▶ [Material supplied]
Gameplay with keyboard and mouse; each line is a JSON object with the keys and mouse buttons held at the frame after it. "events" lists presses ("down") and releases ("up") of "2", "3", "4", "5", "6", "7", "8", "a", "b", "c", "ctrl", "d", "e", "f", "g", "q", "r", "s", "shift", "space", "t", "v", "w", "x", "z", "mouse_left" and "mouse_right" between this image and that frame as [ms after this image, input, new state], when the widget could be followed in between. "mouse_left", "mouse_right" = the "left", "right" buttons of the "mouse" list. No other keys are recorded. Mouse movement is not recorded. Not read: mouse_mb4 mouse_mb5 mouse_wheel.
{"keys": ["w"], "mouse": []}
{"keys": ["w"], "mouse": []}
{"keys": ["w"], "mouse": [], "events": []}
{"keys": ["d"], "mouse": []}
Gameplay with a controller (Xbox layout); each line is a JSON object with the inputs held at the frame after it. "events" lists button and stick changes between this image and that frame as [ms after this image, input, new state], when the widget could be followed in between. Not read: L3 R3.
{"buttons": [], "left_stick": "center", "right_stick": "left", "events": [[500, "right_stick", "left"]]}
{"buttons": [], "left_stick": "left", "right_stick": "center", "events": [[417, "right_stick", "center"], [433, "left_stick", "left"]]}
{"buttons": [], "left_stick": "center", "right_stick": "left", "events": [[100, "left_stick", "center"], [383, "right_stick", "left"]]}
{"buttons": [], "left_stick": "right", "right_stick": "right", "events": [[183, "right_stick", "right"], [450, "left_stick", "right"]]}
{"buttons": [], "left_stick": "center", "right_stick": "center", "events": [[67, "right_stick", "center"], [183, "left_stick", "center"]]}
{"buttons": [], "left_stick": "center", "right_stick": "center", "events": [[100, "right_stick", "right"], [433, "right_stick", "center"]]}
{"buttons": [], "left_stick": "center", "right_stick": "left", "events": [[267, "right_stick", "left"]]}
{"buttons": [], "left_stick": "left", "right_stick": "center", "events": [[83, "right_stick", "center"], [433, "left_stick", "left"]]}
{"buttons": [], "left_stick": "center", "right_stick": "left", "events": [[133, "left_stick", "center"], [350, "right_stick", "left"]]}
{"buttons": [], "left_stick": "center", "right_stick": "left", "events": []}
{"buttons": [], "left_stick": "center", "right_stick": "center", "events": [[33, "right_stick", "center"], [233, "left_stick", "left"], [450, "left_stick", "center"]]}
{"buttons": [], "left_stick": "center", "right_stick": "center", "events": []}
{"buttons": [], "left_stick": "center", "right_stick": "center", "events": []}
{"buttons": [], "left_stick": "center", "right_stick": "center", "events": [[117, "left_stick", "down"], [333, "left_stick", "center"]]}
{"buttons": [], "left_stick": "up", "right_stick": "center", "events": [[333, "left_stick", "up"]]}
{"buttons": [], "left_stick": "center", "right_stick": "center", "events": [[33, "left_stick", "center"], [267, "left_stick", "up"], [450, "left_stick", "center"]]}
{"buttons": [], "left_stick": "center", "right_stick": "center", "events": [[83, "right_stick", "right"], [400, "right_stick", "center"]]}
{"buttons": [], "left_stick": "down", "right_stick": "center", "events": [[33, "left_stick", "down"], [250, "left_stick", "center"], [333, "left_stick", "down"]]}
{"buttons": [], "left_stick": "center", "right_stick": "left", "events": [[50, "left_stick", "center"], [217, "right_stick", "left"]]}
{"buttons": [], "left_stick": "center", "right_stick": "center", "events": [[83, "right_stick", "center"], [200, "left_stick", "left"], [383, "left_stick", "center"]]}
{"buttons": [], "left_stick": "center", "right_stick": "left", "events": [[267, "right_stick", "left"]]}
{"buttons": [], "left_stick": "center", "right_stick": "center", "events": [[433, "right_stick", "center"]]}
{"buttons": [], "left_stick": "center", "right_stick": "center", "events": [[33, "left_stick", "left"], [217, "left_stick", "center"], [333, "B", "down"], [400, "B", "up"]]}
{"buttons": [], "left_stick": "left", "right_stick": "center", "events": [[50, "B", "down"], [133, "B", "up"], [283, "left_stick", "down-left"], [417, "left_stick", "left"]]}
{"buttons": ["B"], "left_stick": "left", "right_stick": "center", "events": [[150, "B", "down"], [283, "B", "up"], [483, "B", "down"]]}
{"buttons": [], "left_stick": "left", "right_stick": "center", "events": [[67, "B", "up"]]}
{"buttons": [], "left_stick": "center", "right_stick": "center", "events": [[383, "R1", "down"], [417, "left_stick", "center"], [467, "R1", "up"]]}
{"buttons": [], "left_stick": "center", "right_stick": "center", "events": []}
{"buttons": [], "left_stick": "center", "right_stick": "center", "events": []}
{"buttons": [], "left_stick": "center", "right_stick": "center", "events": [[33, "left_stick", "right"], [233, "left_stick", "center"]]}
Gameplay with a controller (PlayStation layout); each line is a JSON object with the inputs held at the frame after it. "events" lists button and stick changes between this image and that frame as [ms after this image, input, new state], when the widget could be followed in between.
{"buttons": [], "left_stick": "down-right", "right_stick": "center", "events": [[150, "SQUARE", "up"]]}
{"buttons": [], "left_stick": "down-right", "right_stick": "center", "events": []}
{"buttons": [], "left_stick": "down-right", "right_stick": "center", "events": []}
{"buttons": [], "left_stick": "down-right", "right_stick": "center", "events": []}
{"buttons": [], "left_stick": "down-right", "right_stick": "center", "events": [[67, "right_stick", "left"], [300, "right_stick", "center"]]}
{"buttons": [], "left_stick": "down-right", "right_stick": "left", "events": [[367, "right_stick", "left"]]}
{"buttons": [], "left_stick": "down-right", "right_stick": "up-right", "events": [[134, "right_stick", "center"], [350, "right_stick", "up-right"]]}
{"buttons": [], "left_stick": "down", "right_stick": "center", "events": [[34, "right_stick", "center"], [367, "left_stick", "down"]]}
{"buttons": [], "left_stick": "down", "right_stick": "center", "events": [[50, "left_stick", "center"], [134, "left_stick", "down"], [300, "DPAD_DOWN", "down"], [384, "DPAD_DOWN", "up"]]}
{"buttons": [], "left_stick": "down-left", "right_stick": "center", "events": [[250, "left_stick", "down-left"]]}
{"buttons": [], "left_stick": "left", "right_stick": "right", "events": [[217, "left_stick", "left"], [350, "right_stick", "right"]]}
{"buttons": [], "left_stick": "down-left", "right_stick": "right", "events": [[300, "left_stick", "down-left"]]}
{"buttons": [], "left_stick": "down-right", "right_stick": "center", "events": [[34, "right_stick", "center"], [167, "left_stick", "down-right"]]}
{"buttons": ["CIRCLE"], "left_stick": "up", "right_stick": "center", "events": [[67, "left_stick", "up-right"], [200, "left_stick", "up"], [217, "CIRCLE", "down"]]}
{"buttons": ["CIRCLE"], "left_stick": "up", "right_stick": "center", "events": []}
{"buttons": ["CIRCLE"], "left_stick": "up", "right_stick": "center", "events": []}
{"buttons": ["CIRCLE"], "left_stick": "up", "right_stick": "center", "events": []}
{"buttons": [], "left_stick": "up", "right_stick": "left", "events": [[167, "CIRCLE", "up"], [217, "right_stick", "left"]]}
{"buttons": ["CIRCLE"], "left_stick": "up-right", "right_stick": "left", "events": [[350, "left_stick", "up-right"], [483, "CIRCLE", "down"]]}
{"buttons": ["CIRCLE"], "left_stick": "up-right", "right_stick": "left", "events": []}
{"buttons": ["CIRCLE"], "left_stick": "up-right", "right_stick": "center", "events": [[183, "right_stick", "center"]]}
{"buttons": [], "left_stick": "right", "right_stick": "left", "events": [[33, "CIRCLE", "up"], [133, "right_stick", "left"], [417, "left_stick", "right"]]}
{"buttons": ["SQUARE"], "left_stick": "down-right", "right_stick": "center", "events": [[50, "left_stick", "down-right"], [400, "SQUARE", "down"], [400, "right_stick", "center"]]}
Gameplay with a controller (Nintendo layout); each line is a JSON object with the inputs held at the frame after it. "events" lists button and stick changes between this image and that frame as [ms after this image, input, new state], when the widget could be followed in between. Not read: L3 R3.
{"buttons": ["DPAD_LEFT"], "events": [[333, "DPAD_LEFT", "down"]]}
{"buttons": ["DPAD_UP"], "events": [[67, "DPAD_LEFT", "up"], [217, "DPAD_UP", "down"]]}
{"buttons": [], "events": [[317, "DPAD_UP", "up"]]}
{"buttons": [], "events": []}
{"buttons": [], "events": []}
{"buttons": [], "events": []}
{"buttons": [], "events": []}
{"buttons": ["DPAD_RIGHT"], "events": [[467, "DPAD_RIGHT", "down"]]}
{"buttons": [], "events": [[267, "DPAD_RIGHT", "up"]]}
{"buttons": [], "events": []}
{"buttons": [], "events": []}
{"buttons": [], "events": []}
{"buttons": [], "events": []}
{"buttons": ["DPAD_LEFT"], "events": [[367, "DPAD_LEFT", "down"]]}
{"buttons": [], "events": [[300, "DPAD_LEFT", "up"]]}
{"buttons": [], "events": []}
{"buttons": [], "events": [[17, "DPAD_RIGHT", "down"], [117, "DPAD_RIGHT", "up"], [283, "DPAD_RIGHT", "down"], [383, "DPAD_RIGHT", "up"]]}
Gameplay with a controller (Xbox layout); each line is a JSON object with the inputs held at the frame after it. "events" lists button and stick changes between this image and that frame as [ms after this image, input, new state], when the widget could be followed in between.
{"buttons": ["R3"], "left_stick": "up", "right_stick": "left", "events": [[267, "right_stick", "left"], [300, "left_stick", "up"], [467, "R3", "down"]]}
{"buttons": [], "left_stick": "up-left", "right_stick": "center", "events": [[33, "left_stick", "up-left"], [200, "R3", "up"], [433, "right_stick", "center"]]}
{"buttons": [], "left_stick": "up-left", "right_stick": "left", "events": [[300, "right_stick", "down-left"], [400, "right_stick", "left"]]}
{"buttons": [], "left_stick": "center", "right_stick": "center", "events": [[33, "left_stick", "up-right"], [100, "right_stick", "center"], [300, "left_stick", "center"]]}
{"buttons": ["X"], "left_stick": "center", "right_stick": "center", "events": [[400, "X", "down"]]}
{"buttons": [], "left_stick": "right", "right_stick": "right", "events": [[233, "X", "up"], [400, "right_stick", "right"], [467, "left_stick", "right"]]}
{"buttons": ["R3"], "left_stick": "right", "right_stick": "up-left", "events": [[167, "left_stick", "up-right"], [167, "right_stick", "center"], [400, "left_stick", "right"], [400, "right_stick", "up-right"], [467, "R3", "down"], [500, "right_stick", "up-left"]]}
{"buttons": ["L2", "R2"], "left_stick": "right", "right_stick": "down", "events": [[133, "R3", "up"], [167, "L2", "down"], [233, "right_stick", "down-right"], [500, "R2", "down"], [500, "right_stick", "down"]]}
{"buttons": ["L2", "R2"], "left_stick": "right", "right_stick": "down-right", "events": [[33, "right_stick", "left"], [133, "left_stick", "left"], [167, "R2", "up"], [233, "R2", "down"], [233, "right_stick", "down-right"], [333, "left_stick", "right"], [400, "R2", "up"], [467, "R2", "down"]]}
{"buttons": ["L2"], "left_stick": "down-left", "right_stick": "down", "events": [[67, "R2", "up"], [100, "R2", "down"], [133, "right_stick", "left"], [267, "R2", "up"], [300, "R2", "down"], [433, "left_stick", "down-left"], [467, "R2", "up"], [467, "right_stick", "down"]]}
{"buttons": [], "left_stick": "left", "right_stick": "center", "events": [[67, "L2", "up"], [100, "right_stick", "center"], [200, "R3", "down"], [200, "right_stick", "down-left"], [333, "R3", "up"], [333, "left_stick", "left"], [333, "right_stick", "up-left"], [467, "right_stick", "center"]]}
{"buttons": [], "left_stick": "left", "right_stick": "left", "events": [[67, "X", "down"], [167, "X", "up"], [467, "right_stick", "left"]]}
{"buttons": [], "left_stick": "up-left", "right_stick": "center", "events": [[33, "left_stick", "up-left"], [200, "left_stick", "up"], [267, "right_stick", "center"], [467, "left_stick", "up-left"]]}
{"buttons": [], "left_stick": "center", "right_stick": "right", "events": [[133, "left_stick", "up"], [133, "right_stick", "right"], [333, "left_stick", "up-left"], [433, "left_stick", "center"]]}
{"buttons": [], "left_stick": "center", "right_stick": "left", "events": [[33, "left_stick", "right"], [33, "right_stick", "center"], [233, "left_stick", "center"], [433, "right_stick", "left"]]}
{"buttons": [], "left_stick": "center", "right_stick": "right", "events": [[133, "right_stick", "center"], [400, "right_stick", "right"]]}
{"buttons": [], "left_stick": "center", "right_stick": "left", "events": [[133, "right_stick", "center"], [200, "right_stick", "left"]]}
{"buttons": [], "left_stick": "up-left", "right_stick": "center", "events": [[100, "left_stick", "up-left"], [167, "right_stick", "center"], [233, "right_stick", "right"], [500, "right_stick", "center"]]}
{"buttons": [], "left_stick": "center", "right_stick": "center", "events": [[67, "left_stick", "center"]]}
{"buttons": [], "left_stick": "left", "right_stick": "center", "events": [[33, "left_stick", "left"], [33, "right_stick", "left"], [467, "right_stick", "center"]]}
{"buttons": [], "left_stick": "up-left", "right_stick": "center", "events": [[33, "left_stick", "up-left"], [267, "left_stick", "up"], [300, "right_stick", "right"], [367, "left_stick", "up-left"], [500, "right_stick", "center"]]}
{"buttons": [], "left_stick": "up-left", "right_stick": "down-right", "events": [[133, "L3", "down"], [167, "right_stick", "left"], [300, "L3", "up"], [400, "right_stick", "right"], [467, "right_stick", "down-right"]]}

▶ [Prompt] From the entries above, list each line with "SQUARE" in it.

▶ [Result for this exercise]
{"buttons": [], "left_stick": "down-right", "right_stick": "center", "events": [[150, "SQUARE", "up"]]}
{"buttons": ["SQUARE"], "left_stick": "down-right", "right_stick": "center", "events": [[50, "left_stick", "down-right"], [400, "SQUARE", "down"], [400, "right_stick", "center"]]}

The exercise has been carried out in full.